• _Task item_
Skipping all pictures, set down the lines of the listing from the first through the one with "Panel members received".

• _Input data_
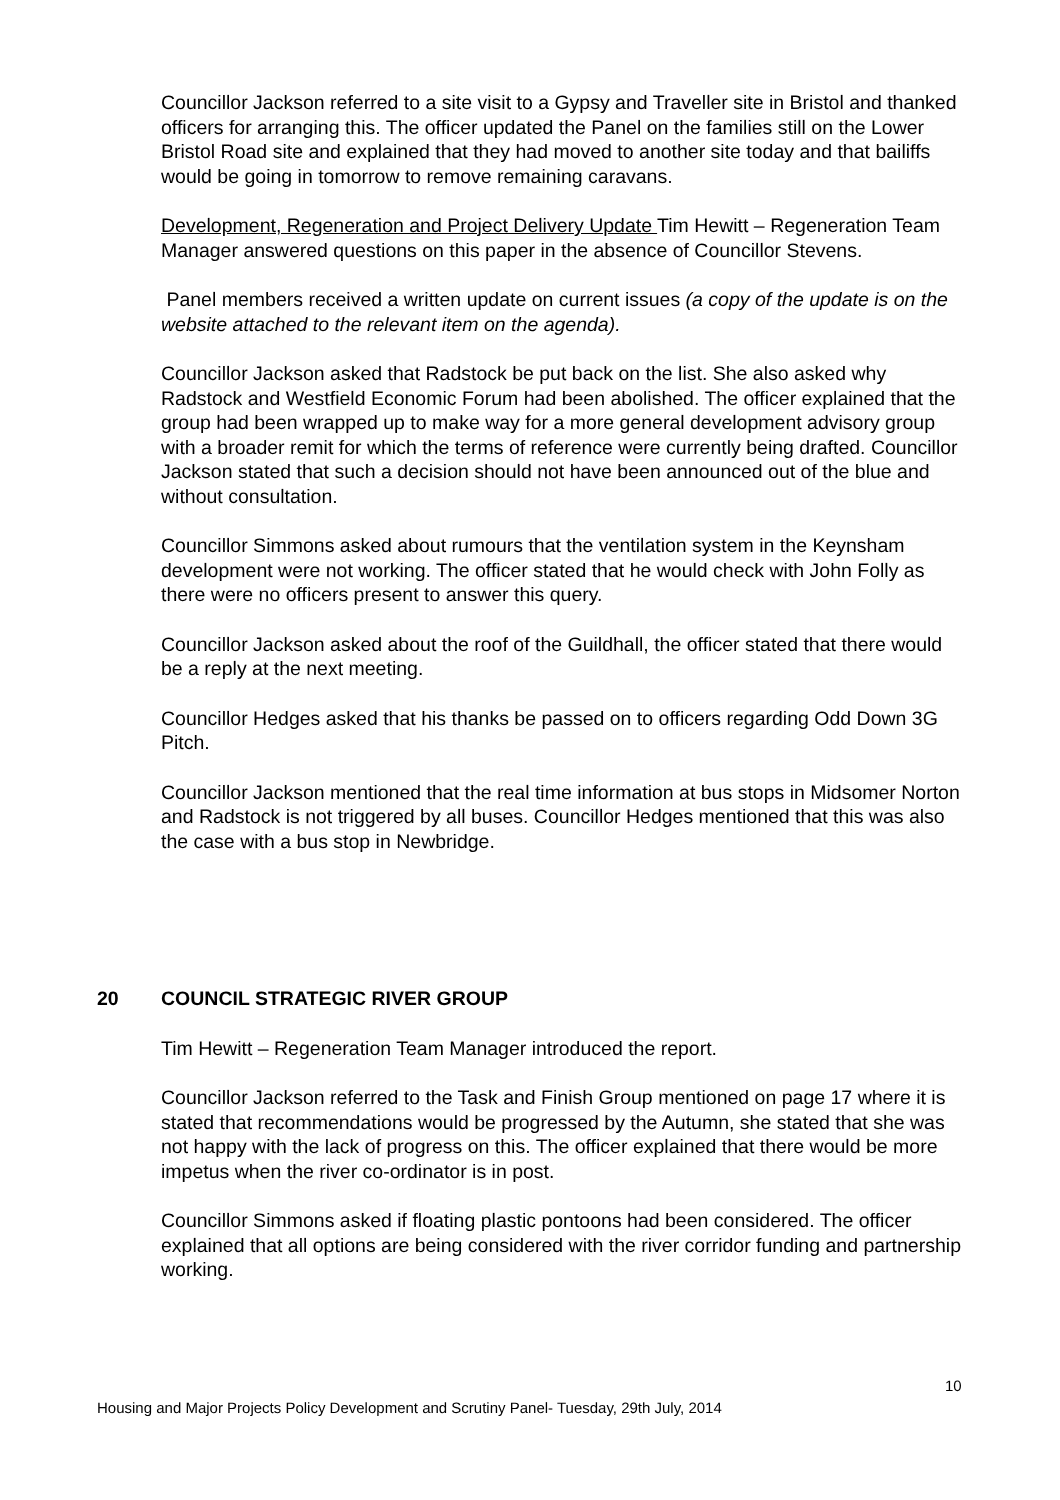Councillor Jackson referred to a site visit to a Gypsy and Traveller site in Bristol and thanked officers for arranging this. The officer updated the Panel on the families still on the Lower Bristol Road site and explained that they had moved to another site today and that bailiffs would be going in tomorrow to remove remaining caravans.
Development, Regeneration and Project Delivery Update Tim Hewitt – Regeneration Team Manager answered questions on this paper in the absence of Councillor Stevens.
Panel members received a written update on current issues (a copy of the update is on the website attached to the relevant item on the agenda).
Councillor Jackson asked that Radstock be put back on the list. She also asked why Radstock and Westfield Economic Forum had been abolished. The officer explained that the group had been wrapped up to make way for a more general development advisory group with a broader remit for which the terms of reference were currently being drafted. Councillor Jackson stated that such a decision should not have been announced out of the blue and without consultation.
Councillor Simmons asked about rumours that the ventilation system in the Keynsham development were not working. The officer stated that he would check with John Folly as there were no officers present to answer this query.
Councillor Jackson asked about the roof of the Guildhall, the officer stated that there would be a reply at the next meeting.
Councillor Hedges asked that his thanks be passed on to officers regarding Odd Down 3G Pitch.
Councillor Jackson mentioned that the real time information at bus stops in Midsomer Norton and Radstock is not triggered by all buses. Councillor Hedges mentioned that this was also the case with a bus stop in Newbridge.
20 COUNCIL STRATEGIC RIVER GROUP
Tim Hewitt – Regeneration Team Manager introduced the report.
Councillor Jackson referred to the Task and Finish Group mentioned on page 17 where it is stated that recommendations would be progressed by the Autumn, she stated that she was not happy with the lack of progress on this. The officer explained that there would be more impetus when the river co-ordinator is in post.
Councillor Simmons asked if floating plastic pontoons had been considered. The officer explained that all options are being considered with the river corridor funding and partnership working.
10
Housing and Major Projects Policy Development and Scrutiny Panel- Tuesday, 29th July, 2014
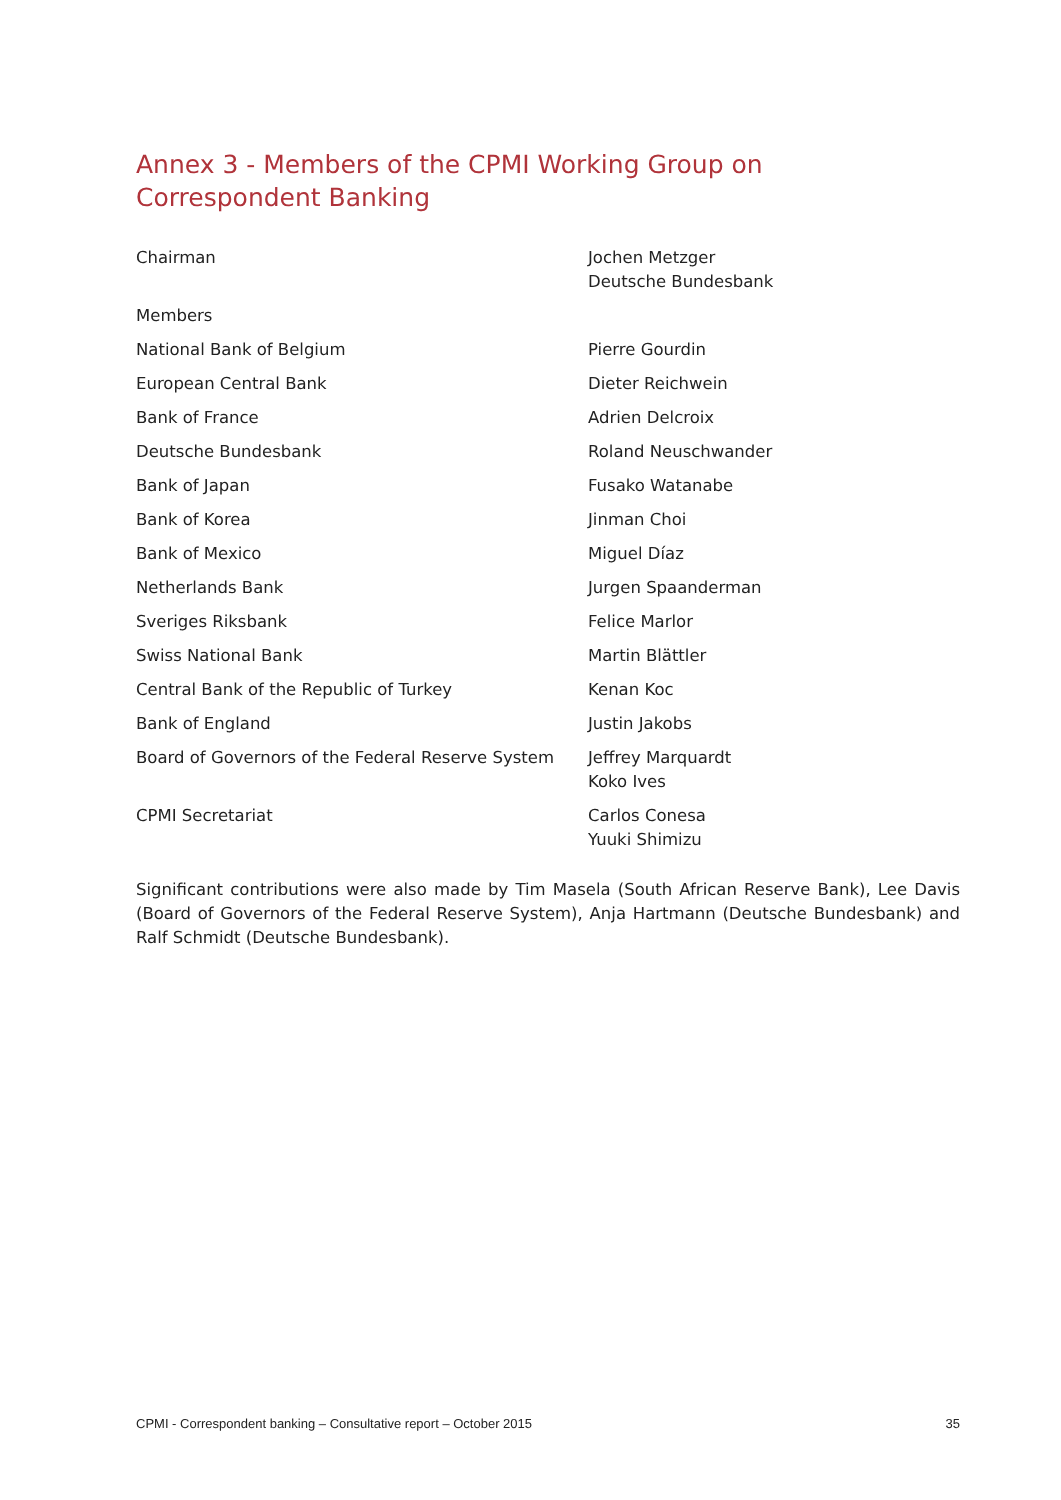Annex 3 - Members of the CPMI Working Group on Correspondent Banking
| Chairman | Jochen Metzger Deutsche Bundesbank |
| Members | |
| National Bank of Belgium | Pierre Gourdin |
| European Central Bank | Dieter Reichwein |
| Bank of France | Adrien Delcroix |
| Deutsche Bundesbank | Roland Neuschwander |
| Bank of Japan | Fusako Watanabe |
| Bank of Korea | Jinman Choi |
| Bank of Mexico | Miguel Díaz |
| Netherlands Bank | Jurgen Spaanderman |
| Sveriges Riksbank | Felice Marlor |
| Swiss National Bank | Martin Blättler |
| Central Bank of the Republic of Turkey | Kenan Koc |
| Bank of England | Justin Jakobs |
| Board of Governors of the Federal Reserve System | Jeffrey Marquardt Koko Ives |
| CPMI Secretariat | Carlos Conesa Yuuki Shimizu |
Significant contributions were also made by Tim Masela (South African Reserve Bank), Lee Davis (Board of Governors of the Federal Reserve System), Anja Hartmann (Deutsche Bundesbank) and Ralf Schmidt (Deutsche Bundesbank).
CPMI - Correspondent banking – Consultative report – October 2015 35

• _Task response_
Councillor Jackson referred to a site visit to a Gypsy and Traveller site in Bristol and thanked officers for arranging this. The officer updated the Panel on the families still on the Lower Bristol Road site and explained that they had moved to another site today and that bailiffs would be going in tomorrow to remove remaining caravans.
Development, Regeneration and Project Delivery Update Tim Hewitt – Regeneration Team Manager answered questions on this paper in the absence of Councillor Stevens.
Panel members received a written update on current issues (a copy of the update is on the website attached to the relevant item on the agenda).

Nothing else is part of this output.